Rivolte in carcere durante il lockdown, il Dap smentisce le fake di Bonafede e Travaglio: nessuna regia criminale
di Andrea Aversa
«Non sono state acquisite prove utili a dimostrare che dietro le rivolte vi sia stata la regia della criminalità organizzata», con queste parole il Presidente della Commissione ispettiva del Dap (Dipartimento dell’autorità penitenziaria) Sergio Lari ha escluso qualsiasi infiltrazione mafiosa o camorristica nelle proteste che ci sono state in alcune carceri italiane nel marzo del 2020.
Tutti ricordiamo quelle giornate drammatiche che hanno fatto emergere con brutalità il disagio e la disumanità che regnano nei penitenziari del Belpaese. Sono stati due gli episodi principali e soprattutto di indimenticabile violenza: i 13 detenuti che hanno perso la vita tra l’8 e il 9 marzo e la “mattanza”, così come è stata definita dalla magistratura, perpetrata dagli agenti della polizia penitenziaria sui detenuti, avvenuta proprio in quei giorni nel carcere di Santa Maria Capua Vetere. Pagine buie per il nostro Stato di Diritto e di vergogna per le istituzioni. Ma la relazione della Commissione ha anche spiegato i motivi per i quali i detenuti diedero vita a quelle sommosse: «Le radici delle rivolte hanno attecchito in un terreno reso fertile dalla poco dignitosa qualità della vita penitenziaria. Per la Commissione la scintilla che ha innescato le rivolte è stata, senza alcun dubbio, la sospensione dei colloqui in presenza con i familiari».
Insomma, purtroppo, nulla di nuovo. Le proteste ci sono state perché in carcere la vita è degradante. Un contesto diventato infernale durante la pandemia, nei confronti della quale i detenuti sapevano poco o nulla. E l’ulteriore disposizione di limitazioni, unite alla paura del covid, hanno acceso una miccia già pronta a prendere fuoco. In pratica, le strumentalizzazioni e lo spargimento di fake news messo in atto dai vari Bonafede, Travaglio e compari manettari, è stato smentito. Ci sono voluti due anni ma i giustizialisti hanno perso. Ma a perderci è stata l’intera comunità penitenziaria umiliata e mortificata da uno Stato che l’ha dimenticata. «Condivido pienamente le conclusioni alle quali è arrivato il Dap – ha affermato Pietro Ioia, Garante per i diritti dei detenuti della Città metropolitana di Napoli – Non ci voleva un’indagine per capire che dietro quelle iniziative non ci fosse alcuna regia della criminalità organizzata. Ricordo che insieme al Garante Samuele Ciambriello andammo nel carcere di Secondigliano dove riuscimmo a sedare gli animi».

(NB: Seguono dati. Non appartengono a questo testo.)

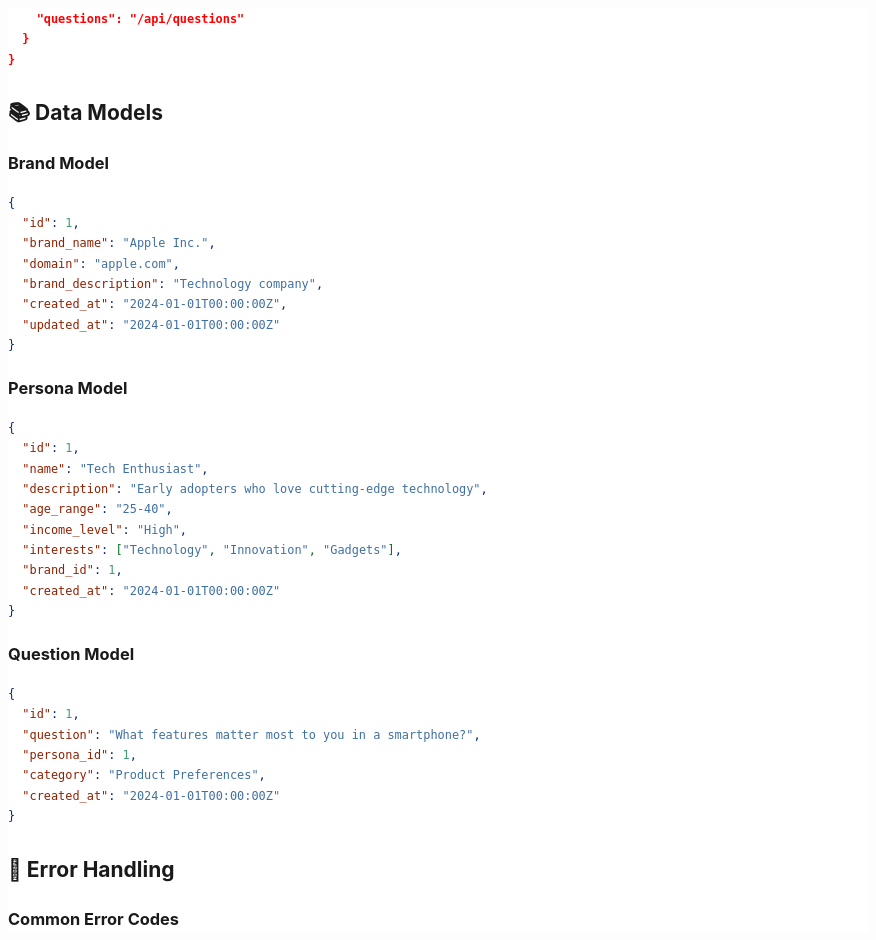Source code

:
 ```json
    "questions": "/api/questions"
  }
}
```

## 📚 Data Models

### Brand Model

```json
{
  "id": 1,
  "brand_name": "Apple Inc.",
  "domain": "apple.com",
  "brand_description": "Technology company",
  "created_at": "2024-01-01T00:00:00Z",
  "updated_at": "2024-01-01T00:00:00Z"
}
```

### Persona Model

```json
{
  "id": 1,
  "name": "Tech Enthusiast",
  "description": "Early adopters who love cutting-edge technology",
  "age_range": "25-40",
  "income_level": "High",
  "interests": ["Technology", "Innovation", "Gadgets"],
  "brand_id": 1,
  "created_at": "2024-01-01T00:00:00Z"
}
```

### Question Model

```json
{
  "id": 1,
  "question": "What features matter most to you in a smartphone?",
  "persona_id": 1,
  "category": "Product Preferences",
  "created_at": "2024-01-01T00:00:00Z"
}
```

## 🚨 Error Handling

### Common Error Codes
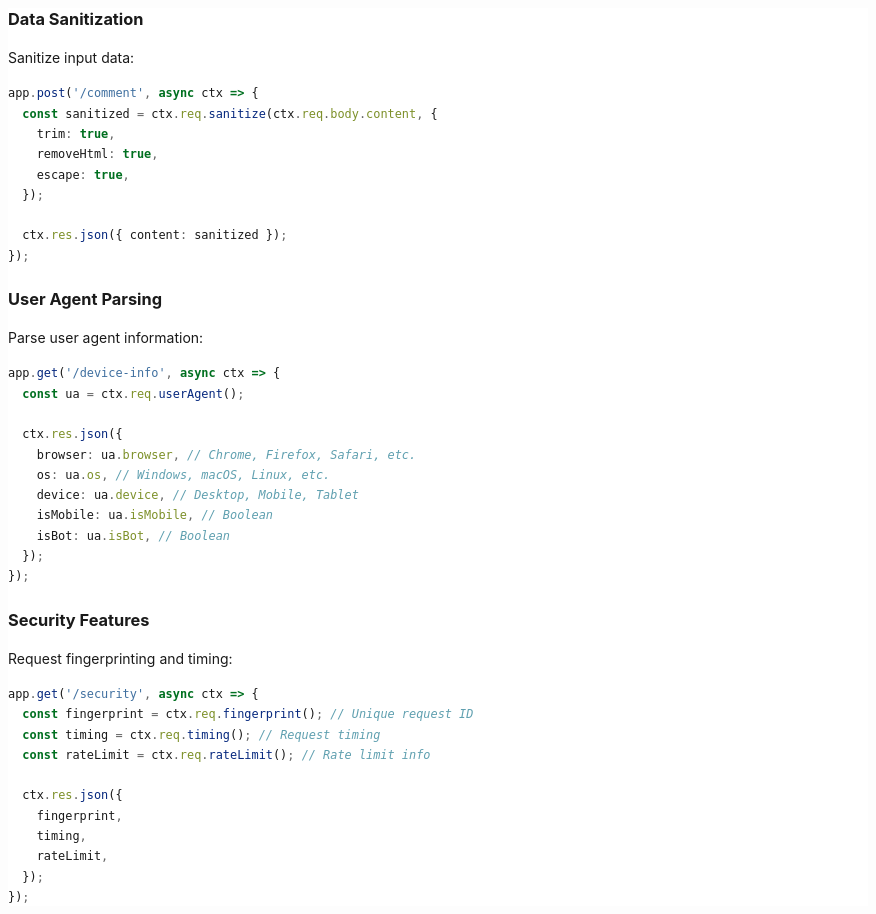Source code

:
 ```typescript
```

### Data Sanitization

Sanitize input data:

```typescript
app.post('/comment', async ctx => {
  const sanitized = ctx.req.sanitize(ctx.req.body.content, {
    trim: true,
    removeHtml: true,
    escape: true,
  });

  ctx.res.json({ content: sanitized });
});
```

### User Agent Parsing

Parse user agent information:

```typescript
app.get('/device-info', async ctx => {
  const ua = ctx.req.userAgent();

  ctx.res.json({
    browser: ua.browser, // Chrome, Firefox, Safari, etc.
    os: ua.os, // Windows, macOS, Linux, etc.
    device: ua.device, // Desktop, Mobile, Tablet
    isMobile: ua.isMobile, // Boolean
    isBot: ua.isBot, // Boolean
  });
});
```

### Security Features

Request fingerprinting and timing:

```typescript
app.get('/security', async ctx => {
  const fingerprint = ctx.req.fingerprint(); // Unique request ID
  const timing = ctx.req.timing(); // Request timing
  const rateLimit = ctx.req.rateLimit(); // Rate limit info

  ctx.res.json({
    fingerprint,
    timing,
    rateLimit,
  });
});
```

«Questo risultato rende l’intera vicenda ancora più grave – ha dichiarato Emanuela Belcuore Garante per i diritti dei detenuti della provincia di Caserta – In pratica non essendoci una regia criminale, vuol dire che i detenuti sono stati liberi di agire come volevano, senza che ci fosse stato alcun controllo. Un disastro del quale sono state vittime anche gli agenti della polizia penitenziaria. I detenuti sono stati mortificati prima, rispetto alle condizioni in cui già vivevano e anche dopo rispetto ad una totale assenza di qualsiasi strategia governativa che potesse arginare il covid. Nello specifico a Santa Maria Capua Vetere stiamo parlando di dieci persone coinvolte nelle proteste avvenute nei reparti “Nilo” e “Tevere”. Si è trattato di reclusi di media sicurezza lasciati allo sbaraglio».
La relazione non ha invece del tutto soddisfatto l’avvocato Paolo Conte che sta difendendo i parenti di Vincenzo Cacace, detenuto malato e ormai deceduto, vittima proprio della mattanza: «Sul metodo, pare sconcertante che non siano stati mai ascoltati gli attori principali, i detenuti. Deve restare ancora più alta l’attenzione sull’operato della Polizia Penitenziaria in quegli istituti per i quali la Commissione ispettiva ha “sospeso il giudizio” in quanto pendono indagini su presunte violenze ai danni di detenuti. Proprio nel processo per torture al carcere di Santa Maria Capua Vetere, ad esempio, alcuni imputati rispondono anche di falsi e calunnie che ad avviso della Procura sarebbero stati posti in essere mediante l’artificioso confezionamento di informative sulla partecipazione di alcuni detenuti a rivolte mai esistite. Notizie di reato per le quali la Procura ha infatti chiesto l’archiviazione».